Items from a data source:

# # # # # # #

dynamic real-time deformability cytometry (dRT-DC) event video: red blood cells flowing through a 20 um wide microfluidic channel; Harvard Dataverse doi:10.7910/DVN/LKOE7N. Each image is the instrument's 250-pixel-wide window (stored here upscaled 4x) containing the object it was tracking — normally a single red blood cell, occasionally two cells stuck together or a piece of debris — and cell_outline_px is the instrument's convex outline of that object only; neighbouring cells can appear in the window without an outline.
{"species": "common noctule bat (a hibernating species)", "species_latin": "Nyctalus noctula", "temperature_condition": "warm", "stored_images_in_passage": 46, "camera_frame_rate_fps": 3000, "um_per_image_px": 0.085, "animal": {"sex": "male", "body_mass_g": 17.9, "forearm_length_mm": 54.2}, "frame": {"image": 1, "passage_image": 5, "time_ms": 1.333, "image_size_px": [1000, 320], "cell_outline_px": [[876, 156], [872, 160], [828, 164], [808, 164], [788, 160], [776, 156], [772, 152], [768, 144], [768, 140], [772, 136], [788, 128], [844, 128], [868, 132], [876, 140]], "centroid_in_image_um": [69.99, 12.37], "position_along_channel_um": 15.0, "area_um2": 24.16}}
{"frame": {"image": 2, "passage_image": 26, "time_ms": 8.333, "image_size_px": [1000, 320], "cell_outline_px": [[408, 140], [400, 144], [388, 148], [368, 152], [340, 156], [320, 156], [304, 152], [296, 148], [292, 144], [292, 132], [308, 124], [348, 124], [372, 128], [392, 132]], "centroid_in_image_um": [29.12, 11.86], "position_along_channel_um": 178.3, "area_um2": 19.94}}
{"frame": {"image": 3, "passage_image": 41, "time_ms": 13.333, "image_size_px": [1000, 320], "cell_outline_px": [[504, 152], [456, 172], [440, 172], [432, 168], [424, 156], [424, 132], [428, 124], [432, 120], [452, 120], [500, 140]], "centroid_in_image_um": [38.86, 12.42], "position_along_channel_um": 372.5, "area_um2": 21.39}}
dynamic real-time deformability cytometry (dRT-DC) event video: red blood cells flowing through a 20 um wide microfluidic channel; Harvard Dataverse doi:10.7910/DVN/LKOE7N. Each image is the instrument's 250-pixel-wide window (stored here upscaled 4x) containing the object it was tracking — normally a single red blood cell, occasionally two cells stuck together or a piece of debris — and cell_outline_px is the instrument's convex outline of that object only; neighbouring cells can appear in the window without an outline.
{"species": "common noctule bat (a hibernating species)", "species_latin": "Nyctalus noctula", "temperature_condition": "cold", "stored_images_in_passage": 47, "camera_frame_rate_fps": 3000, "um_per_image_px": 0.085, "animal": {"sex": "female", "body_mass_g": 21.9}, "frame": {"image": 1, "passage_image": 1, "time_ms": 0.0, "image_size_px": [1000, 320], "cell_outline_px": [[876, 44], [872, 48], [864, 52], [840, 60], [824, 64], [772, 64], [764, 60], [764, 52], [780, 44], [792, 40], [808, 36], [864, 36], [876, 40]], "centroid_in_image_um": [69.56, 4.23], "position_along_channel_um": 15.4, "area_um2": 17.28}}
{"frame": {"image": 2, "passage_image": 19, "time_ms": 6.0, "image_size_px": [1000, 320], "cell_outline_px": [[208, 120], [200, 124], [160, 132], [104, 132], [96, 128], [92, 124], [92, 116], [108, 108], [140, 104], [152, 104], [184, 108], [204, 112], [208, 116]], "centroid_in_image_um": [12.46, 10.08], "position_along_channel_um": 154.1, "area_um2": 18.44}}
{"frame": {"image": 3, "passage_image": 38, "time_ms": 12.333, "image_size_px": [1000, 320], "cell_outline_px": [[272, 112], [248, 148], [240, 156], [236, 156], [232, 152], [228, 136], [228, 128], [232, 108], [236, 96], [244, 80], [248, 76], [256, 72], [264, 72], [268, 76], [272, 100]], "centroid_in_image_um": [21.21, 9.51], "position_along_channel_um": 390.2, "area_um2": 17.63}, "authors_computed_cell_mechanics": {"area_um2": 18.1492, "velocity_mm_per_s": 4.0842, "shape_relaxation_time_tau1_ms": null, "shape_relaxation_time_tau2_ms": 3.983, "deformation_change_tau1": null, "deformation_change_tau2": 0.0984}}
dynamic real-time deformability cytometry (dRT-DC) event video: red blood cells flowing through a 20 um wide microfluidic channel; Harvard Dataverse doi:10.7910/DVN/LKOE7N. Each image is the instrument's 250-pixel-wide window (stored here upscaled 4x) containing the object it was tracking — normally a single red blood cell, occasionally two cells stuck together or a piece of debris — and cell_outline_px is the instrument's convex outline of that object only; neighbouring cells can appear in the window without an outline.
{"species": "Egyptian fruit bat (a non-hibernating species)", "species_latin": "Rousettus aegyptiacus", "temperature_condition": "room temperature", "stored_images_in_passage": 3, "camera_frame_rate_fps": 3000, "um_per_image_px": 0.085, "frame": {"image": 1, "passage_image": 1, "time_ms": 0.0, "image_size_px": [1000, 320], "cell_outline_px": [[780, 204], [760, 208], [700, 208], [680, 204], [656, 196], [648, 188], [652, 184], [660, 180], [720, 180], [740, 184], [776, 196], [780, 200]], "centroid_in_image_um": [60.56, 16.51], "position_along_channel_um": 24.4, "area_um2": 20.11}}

# # # # # # #

## TASK REQUIREMENTS:
From the listing above, extract every line exactly as it stands.

## RESULT BELOW:
dynamic real-time deformability cytometry (dRT-DC) event video: red blood cells flowing through a 20 um wide microfluidic channel; Harvard Dataverse doi:10.7910/DVN/LKOE7N. Each image is the instrument's 250-pixel-wide window (stored here upscaled 4x) containing the object it was tracking — normally a single red blood cell, occasionally two cells stuck together or a piece of debris — and cell_outline_px is the instrument's convex outline of that object only; neighbouring cells can appear in the window without an outline.
{"species": "common noctule bat (a hibernating species)", "species_latin": "Nyctalus noctula", "temperature_condition": "warm", "stored_images_in_passage": 46, "camera_frame_rate_fps": 3000, "um_per_image_px": 0.085, "animal": {"sex": "male", "body_mass_g": 17.9, "forearm_length_mm": 54.2}, "frame": {"image": 1, "passage_image": 5, "time_ms": 1.333, "image_size_px": [1000, 320], "cell_outline_px": [[876, 156], [872, 160], [828, 164], [808, 164], [788, 160], [776, 156], [772, 152], [768, 144], [768, 140], [772, 136], [788, 128], [844, 128], [868, 132], [876, 140]], "centroid_in_image_um": [69.99, 12.37], "position_along_channel_um": 15.0, "area_um2": 24.16}}
{"frame": {"image": 2, "passage_image": 26, "time_ms": 8.333, "image_size_px": [1000, 320], "cell_outline_px": [[408, 140], [400, 144], [388, 148], [368, 152], [340, 156], [320, 156], [304, 152], [296, 148], [292, 144], [292, 132], [308, 124], [348, 124], [372, 128], [392, 132]], "centroid_in_image_um": [29.12, 11.86], "position_along_channel_um": 178.3, "area_um2": 19.94}}
{"frame": {"image": 3, "passage_image": 41, "time_ms": 13.333, "image_size_px": [1000, 320], "cell_outline_px": [[504, 152], [456, 172], [440, 172], [432, 168], [424, 156], [424, 132], [428, 124], [432, 120], [452, 120], [500, 140]], "centroid_in_image_um": [38.86, 12.42], "position_along_channel_um": 372.5, "area_um2": 21.39}}
dynamic real-time deformability cytometry (dRT-DC) event video: red blood cells flowing through a 20 um wide microfluidic channel; Harvard Dataverse doi:10.7910/DVN/LKOE7N. Each image is the instrument's 250-pixel-wide window (stored here upscaled 4x) containing the object it was tracking — normally a single red blood cell, occasionally two cells stuck together or a piece of debris — and cell_outline_px is the instrument's convex outline of that object only; neighbouring cells can appear in the window without an outline.
{"species": "common noctule bat (a hibernating species)", "species_latin": "Nyctalus noctula", "temperature_condition": "cold", "stored_images_in_passage": 47, "camera_frame_rate_fps": 3000, "um_per_image_px": 0.085, "animal": {"sex": "female", "body_mass_g": 21.9}, "frame": {"image": 1, "passage_image": 1, "time_ms": 0.0, "image_size_px": [1000, 320], "cell_outline_px": [[876, 44], [872, 48], [864, 52], [840, 60], [824, 64], [772, 64], [764, 60], [764, 52], [780, 44], [792, 40], [808, 36], [864, 36], [876, 40]], "centroid_in_image_um": [69.56, 4.23], "position_along_channel_um": 15.4, "area_um2": 17.28}}
{"frame": {"image": 2, "passage_image": 19, "time_ms": 6.0, "image_size_px": [1000, 320], "cell_outline_px": [[208, 120], [200, 124], [160, 132], [104, 132], [96, 128], [92, 124], [92, 116], [108, 108], [140, 104], [152, 104], [184, 108], [204, 112], [208, 116]], "centroid_in_image_um": [12.46, 10.08], "position_along_channel_um": 154.1, "area_um2": 18.44}}
{"frame": {"image": 3, "passage_image": 38, "time_ms": 12.333, "image_size_px": [1000, 320], "cell_outline_px": [[272, 112], [248, 148], [240, 156], [236, 156], [232, 152], [228, 136], [228, 128], [232, 108], [236, 96], [244, 80], [248, 76], [256, 72], [264, 72], [268, 76], [272, 100]], "centroid_in_image_um": [21.21, 9.51], "position_along_channel_um": 390.2, "area_um2": 17.63}, "authors_computed_cell_mechanics": {"area_um2": 18.1492, "velocity_mm_per_s": 4.0842, "shape_relaxation_time_tau1_ms": null, "shape_relaxation_time_tau2_ms": 3.983, "deformation_change_tau1": null, "deformation_change_tau2": 0.0984}}
dynamic real-time deformability cytometry (dRT-DC) event video: red blood cells flowing through a 20 um wide microfluidic channel; Harvard Dataverse doi:10.7910/DVN/LKOE7N. Each image is the instrument's 250-pixel-wide window (stored here upscaled 4x) containing the object it was tracking — normally a single red blood cell, occasionally two cells stuck together or a piece of debris — and cell_outline_px is the instrument's convex outline of that object only; neighbouring cells can appear in the window without an outline.
{"species": "Egyptian fruit bat (a non-hibernating species)", "species_latin": "Rousettus aegyptiacus", "temperature_condition": "room temperature", "stored_images_in_passage": 3, "camera_frame_rate_fps": 3000, "um_per_image_px": 0.085, "frame": {"image": 1, "passage_image": 1, "time_ms": 0.0, "image_size_px": [1000, 320], "cell_outline_px": [[780, 204], [760, 208], [700, 208], [680, 204], [656, 196], [648, 188], [652, 184], [660, 180], [720, 180], [740, 184], [776, 196], [780, 200]], "centroid_in_image_um": [60.56, 16.51], "position_along_channel_um": 24.4, "area_um2": 20.11}}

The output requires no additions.